**TRECHO SELECIONADO**
_ _ _ _

Com a queda da demanda por voos durante a pandemia, a concessionária do Aeroporto de Galeão, no Rio de Janeiro, também iniciou tratativas para devolver o ativo.

A questão do mercado é saber se esses próximos leilões de aeroportos previstos serão efetivamente realizados.

Segundo o ministro de Portos e Aeroportos, Márcio França, a devolução dos terminais do Galeão e de Viracopos está em estágios diferentes. Mas ele sinalizou que os processos podem ser revertidos, com renegociação dos contratos para permanência das atuais concessionárias.

França disse que a Changi, operadora do Aeroporto do Galeão, pretende se reunir com o conselho do grupo em Singapura - seu país de origem - para tratar da desistência do pedido de devolução do terminal. Segundo o ministro, o governo vai consultar o Tribunal de Contas da União (TCU) sobre esse processo e de que forma isso poderia ser conduzido.

_ _ _ _

**LINHAS DE DADOS**
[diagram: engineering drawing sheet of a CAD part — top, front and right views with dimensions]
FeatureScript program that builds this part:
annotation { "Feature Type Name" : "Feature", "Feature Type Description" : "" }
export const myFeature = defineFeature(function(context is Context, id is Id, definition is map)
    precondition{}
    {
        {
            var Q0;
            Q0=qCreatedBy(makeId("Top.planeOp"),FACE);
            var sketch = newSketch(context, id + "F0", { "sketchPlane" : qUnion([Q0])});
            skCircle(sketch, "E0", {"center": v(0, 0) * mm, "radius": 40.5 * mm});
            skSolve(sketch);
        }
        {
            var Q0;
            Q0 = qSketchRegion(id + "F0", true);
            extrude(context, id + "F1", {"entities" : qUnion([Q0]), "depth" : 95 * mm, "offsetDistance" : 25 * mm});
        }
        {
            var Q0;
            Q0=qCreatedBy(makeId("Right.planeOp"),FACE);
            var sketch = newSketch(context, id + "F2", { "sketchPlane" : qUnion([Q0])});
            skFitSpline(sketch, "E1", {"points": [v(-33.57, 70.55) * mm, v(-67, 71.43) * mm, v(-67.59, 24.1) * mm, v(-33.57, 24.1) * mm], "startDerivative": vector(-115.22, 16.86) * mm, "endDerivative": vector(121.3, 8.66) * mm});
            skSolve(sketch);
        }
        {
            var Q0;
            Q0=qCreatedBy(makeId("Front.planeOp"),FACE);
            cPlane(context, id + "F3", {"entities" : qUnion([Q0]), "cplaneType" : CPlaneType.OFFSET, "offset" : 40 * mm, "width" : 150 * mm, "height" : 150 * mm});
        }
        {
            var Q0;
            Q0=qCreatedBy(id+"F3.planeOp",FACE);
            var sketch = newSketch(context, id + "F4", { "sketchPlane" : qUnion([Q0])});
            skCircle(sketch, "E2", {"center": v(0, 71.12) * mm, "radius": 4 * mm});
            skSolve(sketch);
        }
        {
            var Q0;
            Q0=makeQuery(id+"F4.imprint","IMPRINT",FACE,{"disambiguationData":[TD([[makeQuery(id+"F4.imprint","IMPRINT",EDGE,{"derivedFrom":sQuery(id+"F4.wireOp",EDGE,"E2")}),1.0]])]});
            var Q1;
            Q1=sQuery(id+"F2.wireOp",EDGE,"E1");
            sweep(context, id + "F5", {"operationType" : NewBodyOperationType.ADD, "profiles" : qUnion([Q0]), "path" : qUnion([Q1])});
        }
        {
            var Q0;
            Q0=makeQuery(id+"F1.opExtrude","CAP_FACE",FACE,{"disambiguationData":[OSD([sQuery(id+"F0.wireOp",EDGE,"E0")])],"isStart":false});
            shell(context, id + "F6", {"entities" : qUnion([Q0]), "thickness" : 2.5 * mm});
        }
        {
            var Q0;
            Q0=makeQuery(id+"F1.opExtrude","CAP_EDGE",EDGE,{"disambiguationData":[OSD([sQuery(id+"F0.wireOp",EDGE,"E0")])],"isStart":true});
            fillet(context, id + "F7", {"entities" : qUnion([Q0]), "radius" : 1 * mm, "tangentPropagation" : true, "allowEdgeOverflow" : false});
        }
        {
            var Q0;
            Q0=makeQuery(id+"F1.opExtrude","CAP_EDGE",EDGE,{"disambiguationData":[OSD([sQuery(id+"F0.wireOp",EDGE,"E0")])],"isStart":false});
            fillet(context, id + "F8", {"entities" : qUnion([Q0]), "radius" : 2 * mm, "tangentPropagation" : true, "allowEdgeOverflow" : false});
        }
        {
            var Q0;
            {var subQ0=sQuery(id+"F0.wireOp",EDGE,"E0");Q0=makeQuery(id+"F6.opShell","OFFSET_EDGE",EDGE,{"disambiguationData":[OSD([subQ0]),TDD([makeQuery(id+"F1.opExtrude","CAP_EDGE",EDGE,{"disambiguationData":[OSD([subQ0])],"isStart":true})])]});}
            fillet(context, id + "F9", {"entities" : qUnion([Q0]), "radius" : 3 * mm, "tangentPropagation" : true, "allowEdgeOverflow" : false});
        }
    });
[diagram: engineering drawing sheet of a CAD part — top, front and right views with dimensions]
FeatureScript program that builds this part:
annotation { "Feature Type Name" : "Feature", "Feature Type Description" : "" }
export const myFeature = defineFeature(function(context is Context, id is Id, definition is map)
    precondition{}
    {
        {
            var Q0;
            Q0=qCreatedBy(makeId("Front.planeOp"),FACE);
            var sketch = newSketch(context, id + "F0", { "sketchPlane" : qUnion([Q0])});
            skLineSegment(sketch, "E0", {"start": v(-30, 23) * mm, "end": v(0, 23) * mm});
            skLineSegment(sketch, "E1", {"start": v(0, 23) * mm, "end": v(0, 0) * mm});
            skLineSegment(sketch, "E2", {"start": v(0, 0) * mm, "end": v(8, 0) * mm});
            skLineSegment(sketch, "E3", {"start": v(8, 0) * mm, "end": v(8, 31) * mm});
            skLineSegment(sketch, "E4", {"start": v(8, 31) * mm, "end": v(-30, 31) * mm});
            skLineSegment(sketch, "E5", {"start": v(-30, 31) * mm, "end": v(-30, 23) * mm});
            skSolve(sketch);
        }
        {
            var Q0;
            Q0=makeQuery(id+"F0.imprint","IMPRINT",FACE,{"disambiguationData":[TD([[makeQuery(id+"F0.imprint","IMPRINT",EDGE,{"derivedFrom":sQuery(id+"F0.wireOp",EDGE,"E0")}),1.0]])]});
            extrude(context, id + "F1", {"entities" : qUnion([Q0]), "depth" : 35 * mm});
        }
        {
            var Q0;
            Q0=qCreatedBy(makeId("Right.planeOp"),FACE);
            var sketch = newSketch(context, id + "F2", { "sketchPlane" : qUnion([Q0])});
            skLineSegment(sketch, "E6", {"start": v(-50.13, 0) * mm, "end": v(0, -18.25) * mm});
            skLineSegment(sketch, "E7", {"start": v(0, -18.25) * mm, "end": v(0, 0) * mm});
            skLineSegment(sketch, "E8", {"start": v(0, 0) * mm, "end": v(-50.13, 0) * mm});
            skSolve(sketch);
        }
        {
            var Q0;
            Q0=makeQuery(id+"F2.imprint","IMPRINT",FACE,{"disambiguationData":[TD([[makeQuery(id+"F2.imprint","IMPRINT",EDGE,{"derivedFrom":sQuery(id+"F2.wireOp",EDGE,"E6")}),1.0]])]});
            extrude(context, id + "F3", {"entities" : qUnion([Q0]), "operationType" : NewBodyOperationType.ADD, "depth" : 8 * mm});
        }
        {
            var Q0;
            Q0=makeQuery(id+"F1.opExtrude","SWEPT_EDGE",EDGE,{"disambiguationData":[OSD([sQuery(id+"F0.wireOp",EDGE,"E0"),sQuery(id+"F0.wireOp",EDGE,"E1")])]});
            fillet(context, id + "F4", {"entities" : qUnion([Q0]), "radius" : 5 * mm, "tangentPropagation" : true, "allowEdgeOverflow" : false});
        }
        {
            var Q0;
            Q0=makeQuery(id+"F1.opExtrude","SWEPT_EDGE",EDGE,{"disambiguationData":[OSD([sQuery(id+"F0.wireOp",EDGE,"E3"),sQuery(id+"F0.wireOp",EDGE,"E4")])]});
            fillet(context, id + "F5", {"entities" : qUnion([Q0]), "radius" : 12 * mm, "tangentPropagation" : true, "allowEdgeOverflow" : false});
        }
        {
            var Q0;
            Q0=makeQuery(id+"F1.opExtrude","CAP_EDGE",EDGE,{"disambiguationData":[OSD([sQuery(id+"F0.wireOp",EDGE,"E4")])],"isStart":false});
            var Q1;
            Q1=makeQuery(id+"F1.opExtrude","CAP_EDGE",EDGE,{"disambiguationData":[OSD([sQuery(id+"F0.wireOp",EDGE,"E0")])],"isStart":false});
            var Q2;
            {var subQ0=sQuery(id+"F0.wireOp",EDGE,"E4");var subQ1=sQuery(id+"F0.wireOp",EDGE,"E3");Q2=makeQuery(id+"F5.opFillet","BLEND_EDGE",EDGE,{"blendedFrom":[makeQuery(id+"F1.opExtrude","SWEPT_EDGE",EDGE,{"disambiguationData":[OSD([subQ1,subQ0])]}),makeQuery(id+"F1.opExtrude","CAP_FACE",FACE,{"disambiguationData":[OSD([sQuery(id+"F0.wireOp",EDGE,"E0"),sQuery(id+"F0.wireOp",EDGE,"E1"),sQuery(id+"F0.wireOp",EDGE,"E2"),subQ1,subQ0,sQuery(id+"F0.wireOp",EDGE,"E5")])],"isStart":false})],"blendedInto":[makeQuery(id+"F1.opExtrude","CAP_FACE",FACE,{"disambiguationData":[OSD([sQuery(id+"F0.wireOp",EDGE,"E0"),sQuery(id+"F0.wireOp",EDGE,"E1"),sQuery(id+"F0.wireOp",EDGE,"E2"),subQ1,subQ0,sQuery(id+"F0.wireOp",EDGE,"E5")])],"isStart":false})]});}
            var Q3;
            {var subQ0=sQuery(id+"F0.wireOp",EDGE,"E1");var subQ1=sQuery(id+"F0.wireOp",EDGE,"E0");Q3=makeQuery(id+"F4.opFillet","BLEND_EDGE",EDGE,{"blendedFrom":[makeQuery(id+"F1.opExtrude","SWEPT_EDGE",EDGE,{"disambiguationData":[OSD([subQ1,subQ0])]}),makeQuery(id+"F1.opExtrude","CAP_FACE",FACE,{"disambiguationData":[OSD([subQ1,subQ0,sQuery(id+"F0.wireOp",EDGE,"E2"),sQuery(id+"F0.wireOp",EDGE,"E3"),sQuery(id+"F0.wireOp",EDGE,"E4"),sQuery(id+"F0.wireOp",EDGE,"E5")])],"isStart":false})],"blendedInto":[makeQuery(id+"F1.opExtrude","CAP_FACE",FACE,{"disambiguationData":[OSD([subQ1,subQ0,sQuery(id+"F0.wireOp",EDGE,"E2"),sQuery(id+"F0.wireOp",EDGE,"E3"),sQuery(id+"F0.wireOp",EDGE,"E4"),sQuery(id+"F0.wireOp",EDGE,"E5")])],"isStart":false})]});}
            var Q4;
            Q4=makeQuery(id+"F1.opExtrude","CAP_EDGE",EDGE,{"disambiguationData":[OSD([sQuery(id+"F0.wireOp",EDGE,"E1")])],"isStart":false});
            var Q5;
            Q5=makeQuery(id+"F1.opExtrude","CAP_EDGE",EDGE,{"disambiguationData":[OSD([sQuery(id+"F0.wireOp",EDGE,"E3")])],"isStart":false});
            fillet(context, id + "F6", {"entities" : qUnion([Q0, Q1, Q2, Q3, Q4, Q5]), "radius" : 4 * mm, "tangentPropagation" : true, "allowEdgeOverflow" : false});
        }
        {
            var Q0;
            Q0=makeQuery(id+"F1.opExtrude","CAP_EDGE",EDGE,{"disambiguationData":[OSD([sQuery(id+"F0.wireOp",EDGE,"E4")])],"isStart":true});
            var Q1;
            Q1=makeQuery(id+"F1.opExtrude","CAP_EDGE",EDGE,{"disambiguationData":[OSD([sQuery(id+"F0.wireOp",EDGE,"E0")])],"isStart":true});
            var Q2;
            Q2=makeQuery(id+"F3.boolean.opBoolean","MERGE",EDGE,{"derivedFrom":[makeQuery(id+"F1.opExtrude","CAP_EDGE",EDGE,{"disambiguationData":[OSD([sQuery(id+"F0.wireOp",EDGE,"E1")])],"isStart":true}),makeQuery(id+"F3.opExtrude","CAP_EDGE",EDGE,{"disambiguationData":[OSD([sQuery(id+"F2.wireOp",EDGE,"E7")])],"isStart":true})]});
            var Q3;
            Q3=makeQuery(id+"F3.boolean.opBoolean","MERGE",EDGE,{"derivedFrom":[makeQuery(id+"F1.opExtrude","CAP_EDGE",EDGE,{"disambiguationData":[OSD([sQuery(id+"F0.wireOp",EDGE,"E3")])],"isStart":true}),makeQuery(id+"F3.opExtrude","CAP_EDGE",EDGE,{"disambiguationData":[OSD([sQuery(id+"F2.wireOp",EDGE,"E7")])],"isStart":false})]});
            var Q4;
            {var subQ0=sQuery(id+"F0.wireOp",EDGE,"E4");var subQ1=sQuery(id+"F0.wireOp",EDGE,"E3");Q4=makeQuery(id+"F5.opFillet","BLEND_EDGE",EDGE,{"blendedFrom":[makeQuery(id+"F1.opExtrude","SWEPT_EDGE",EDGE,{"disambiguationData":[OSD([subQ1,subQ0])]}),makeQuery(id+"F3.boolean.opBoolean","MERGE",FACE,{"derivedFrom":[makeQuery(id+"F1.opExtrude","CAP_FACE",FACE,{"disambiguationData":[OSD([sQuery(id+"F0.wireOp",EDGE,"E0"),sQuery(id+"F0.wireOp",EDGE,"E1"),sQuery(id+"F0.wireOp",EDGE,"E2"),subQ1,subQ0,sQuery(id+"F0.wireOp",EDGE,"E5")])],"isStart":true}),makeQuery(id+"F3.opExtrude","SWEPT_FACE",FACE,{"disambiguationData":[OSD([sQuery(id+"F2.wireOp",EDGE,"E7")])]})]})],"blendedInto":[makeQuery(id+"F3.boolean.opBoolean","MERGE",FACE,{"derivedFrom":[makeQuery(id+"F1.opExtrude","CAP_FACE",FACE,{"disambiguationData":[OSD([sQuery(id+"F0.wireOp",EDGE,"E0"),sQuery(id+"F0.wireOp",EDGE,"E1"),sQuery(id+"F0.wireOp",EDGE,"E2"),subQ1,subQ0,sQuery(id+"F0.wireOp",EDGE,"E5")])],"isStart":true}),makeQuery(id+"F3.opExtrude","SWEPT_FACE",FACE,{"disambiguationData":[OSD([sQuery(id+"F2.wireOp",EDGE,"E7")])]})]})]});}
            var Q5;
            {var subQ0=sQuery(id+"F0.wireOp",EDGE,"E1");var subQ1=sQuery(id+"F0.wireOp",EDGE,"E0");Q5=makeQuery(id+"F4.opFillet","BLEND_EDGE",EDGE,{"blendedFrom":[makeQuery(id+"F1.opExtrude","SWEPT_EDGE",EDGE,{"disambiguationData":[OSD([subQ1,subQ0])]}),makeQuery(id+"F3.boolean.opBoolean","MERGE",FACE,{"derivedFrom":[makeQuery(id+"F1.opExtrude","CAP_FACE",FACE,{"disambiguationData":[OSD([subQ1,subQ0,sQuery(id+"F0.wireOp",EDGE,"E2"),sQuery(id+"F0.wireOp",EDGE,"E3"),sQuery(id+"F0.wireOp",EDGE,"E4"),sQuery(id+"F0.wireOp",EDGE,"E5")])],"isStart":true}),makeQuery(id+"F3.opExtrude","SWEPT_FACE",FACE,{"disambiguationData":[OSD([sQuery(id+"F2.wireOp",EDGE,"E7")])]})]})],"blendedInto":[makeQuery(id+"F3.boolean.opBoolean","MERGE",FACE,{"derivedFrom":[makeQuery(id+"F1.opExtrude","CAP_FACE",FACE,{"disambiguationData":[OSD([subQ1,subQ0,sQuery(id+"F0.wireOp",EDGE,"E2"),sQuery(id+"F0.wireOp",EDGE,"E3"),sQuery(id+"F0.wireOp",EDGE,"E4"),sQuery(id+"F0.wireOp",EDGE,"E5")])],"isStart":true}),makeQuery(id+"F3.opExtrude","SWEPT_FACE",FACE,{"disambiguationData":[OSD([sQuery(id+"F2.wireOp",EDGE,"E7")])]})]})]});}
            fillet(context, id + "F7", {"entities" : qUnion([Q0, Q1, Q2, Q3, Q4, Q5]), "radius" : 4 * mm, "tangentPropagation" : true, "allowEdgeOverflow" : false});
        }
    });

_ _ _ _

**TAREFA**
Por favor, escreva a continuação do trecho selecionado sobre a devolução dos aeroportos do Galeão e de Viracopos, começando logo após a última frase apresentada.

**RESULTADO**
Caso o processo avance, isso praticamente enterraria a possibilidade de o terminal Santos Dumont, no centro do Rio de Janeiro, ser levado à leilão. O aeroporto era considerado uma das “joias da coroa” do programa de concessões do ex-ministro da Infraestrutura Tarcísio Freitas (hoje governador de São Paulo) e seria leiloado em um pacote com Galeão.

No início deste ano, França disse que não era o “momento” de leiloar Santos Dumont. Nesta sexta, ele sinalizou novamente que a configuração dos terminais no país não deve mais mudar. “Não há problema de falta de recurso, quase todos os aeroportos chegaram aos níveis pré-pandemia.”

No caso de Viracopos, a concessionária é o consórcio formado pela UTC, pela Triunfo Participações e pela francesa Egis Airports, com 51% do terminal - os demais 49% pertencem à Infraero.

Interesse privado firme

O interesse privado continua firme a julgar pela relicitação do aeroporto de São Gonçalo do Amarante, que foi arrematado pelo grupo suíço Zurich Airports com um lance de R$ 320 milhões, um ágio de 41% sobre a oferta mínima, em uma disputa acirrada com a XP (XP).

A gestora da empresa de investimentos levou em agosto passado os direitos de concessão de dois aeroportos regionais, o de Campo de Marte, em São Paulo, e o de Jacarepaguá, no Rio.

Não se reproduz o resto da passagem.